Sonnet to Basil by Anne Pierson Wiese
- marychristinedelea
- Jul 6
- 3 min read
Updated: 7 days ago
Sonnet to Basil
by Anne Pierson Wiese
The seeds in the packet were so tiny and dry,
all fallen into the bottom fold like blue grit--
it was hard to believe that even one would sprout--
so I planted them all in the window box. Why
not? What was there to lose? Soon, a multitude
of minute green heads emerged from the damp soil,
pushing every day toward the light, toiling
with what came to seem heartbreaking ceritude,
since every day, for the good of those final four
plants that would need room to fully mature,
I plucked the living threads out like a grim reaper
in training, each uprooting feeling more
brutal than the last, each frail sprout between
my finger and thumb a dumb reproach.

This poem is from Wiese's 2006 book, which won the Walt Whitman Award for that year, and is entitled Floating City (published by Louisiana State University Press).
You all know I love food poems! And I have been playing around a lot more with forms in my own writing. Two reasons this poem first jumped out at me.
Then, of course, is that wonderful first image of the seed packet, an image anyone who has ever planted anything from seed can relate to. Then the extreme act--planting them all! Ha! I laugh because that is exactly what I would do.
But the second stanza sets us up for something . . . "What was there to lose?" That is rarely a good sign in literature--the speaker is tempting the gods, goddesses, universe, fate, etc. And in a sonnet, it is also setting us up for the volta (change).
The stanza goes on to give us the tiny buds, the green heads of the basil plants reaching toward sunlight, with a certainty.
A certainty? Of what?
Ah, the third stanza. The speaker, "like a grim reaper/in training," pulls, thus killing, all but four plants. Again, most if not all gardeners know this has to happen--flowers, vegetables, many shrubs and bushes, even houseplants need water and sunlight and room.
The speaker's feeling of guilt/sadness/unease carrying us readers through to the end. (Notice, too, that almost all of stanza 2 and all of stanzas 3 and 4 is just 1 sentence.) Her hands are brutal, the sprouts are frail. She has turned her thumb and forefinger into a mute executioner, destroying the certitude and the multitude.
I love how the "I plucked the living threads" in stanza 3 has some build-up, but it is still a change in the poem (volta!).

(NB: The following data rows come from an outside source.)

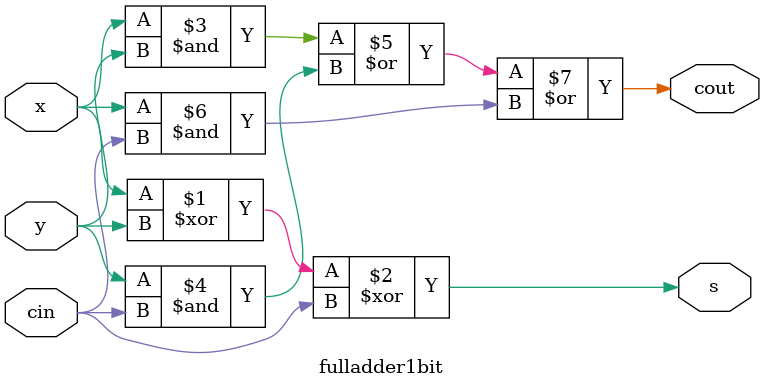
<source format=v>
module fulladder1bit(
input x,y,cin,
output s,cout);

assign s=x^y^cin;
assign cout=(x&y)|(y&cin)|(x&cin);
endmodule
</source>
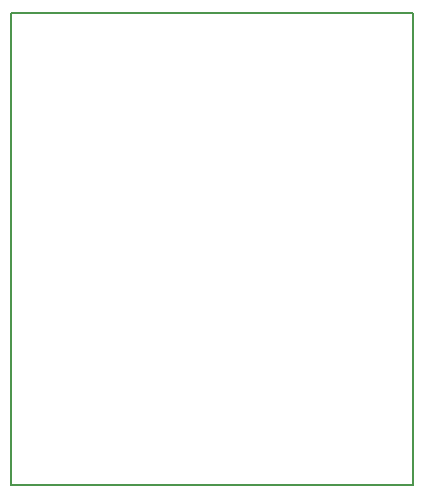
<source format=gbr>
%TF.GenerationSoftware,KiCad,Pcbnew,8.0.2*%
%TF.CreationDate,2025-01-11T01:27:02-03:00*%
%TF.ProjectId,LMH34400,4c4d4833-3434-4303-902e-6b696361645f,rev?*%
%TF.SameCoordinates,Original*%
%TF.FileFunction,Profile,NP*%
%FSLAX46Y46*%
G04 Gerber Fmt 4.6, Leading zero omitted, Abs format (unit mm)*
G04 Created by KiCad (PCBNEW 8.0.2) date 2025-01-11 01:27:02*
%MOMM*%
%LPD*%
G01*
G04 APERTURE LIST*
%TA.AperFunction,Profile*%
%ADD10C,0.200000*%
%TD*%
G04 APERTURE END LIST*
D10*
X107000000Y-53000000D02*
X141000000Y-53000000D01*
X141000000Y-93000000D01*
X107000000Y-93000000D01*
X107000000Y-53000000D01*
M02*

</source>
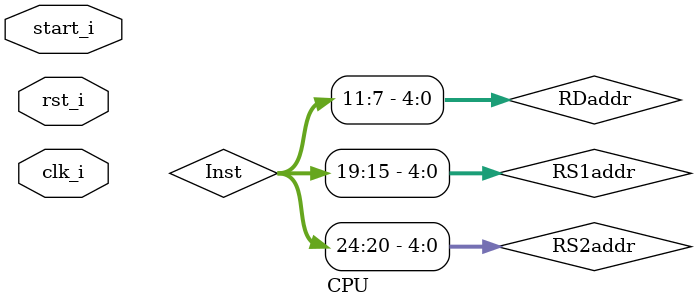
<source format=v>

module CPU
(
    clk_i, 
    rst_i,
    start_i
);

// Ports
input               clk_i;
input               rst_i;
input               start_i;
wire [31:0] Inst, RS1data, RS2data, RDdata, PCValueOld,PCValueNew, Imm, ALUInput2;
wire [4:0] RS1addr, RS2addr, RDaddr;
wire [2:0] ALUCtrl;
wire [1:0] ALUOp;
wire RegWrite, ALUSrc,Zero;

assign RS1addr=Inst[19:15];
assign RS2addr=Inst[24:20];
assign RDaddr=Inst[11:7];

Control Control(
    .Op_i       (Inst[6:0]),
    .ALUOp_o    (ALUOp),
    .ALUSrc_o   (ALUSrc),
    .RegWrite_o (RegWrite)
);


Adder Add_PC(
    .data1_in   (PCValueOld),
    .data2_in   (32'h0004),
    .data_o     (PCValueNew)
);


PC PC(
    .clk_i      (clk_i),
    .rst_i      (rst_i),
    .start_i    (start_i),
    .pc_i       (PCValueNew),
    .pc_o       (PCValueOld)
);


Instruction_Memory Instruction_Memory(
    .addr_i     (PCValueOld), 
    .instr_o    (Inst)
);

Registers Registers(
    .clk_i      (clk_i),
    .RS1addr_i   (RS1addr),
    .RS2addr_i   (RS2addr),
    .RDaddr_i   (RDaddr), 
    .RDdata_i   (RDdata),
    .RegWrite_i (RegWrite), 
    .RS1data_o   (RS1data), 
    .RS2data_o   (RS2data) 
);


MUX32 MUX_ALUSrc(
    .data1_i    (RS2data),
    .data2_i    (Imm),
    .select_i   (ALUSrc),
    .data_o     (ALUInput2)
);



Sign_Extend Sign_Extend(
    .data_i     (Inst[31:20]),
    .data_o     (Imm)
);

  

ALU ALU(
    .data1_i    (RS1data),
    .data2_i    (ALUInput2),
    .ALUCtrl_i  (ALUCtrl),
    .data_o     (RDdata),
    .Zero_o     (Zero)
);


ALU_Control ALU_Control(
    .funct_i    ({Inst[31:25],Inst[14:12]}),
    .ALUOp_i    (ALUOp),
    .ALUCtrl_o  (ALUCtrl)
);


endmodule


</source>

I also enjoy the rhyme scheme here. It follows the Italian sonnet form: ABBA, CDDC, EFFE, GG, but not traditionally with exact rhyme. It modernizes the rhyme. The first two stanzas follow the tradition, although Wiese uses slant rhymes for BB and DD, and stanza 3 pushes even that. The third stanza's middle lines really stretch even the definition of slant rhyme: mature and reaper. The final couplet doesn't even bother trying!
In a sense, it is a new take on the form. Yes, there's exact rhyme, but then let's go slant rhyme, slant rhyme plus a syllable, slant rhyme if we really emphasize (one might say mispronounce) the "er" of the two words, and then just don't do it.
I hope it does not sound as if I do not like this, because I do. I love most types of play within a poem--any kind as long as the poem still makes some sort of sense. This form takes nothing away from the content but adds an extra bit of fun for careful readers.
Because I have been reading a lot of contemporary sonnets in all of their forms, I have noticed a trend: questions! They often include at least one question (something else I love to see in poems). Was there a meeting about doing this? :)
Wiese's book is full of modern sonnets, as well as free verse poems. As a lover of food poems in general, and of basil in particular, this is one of my favorites from her book.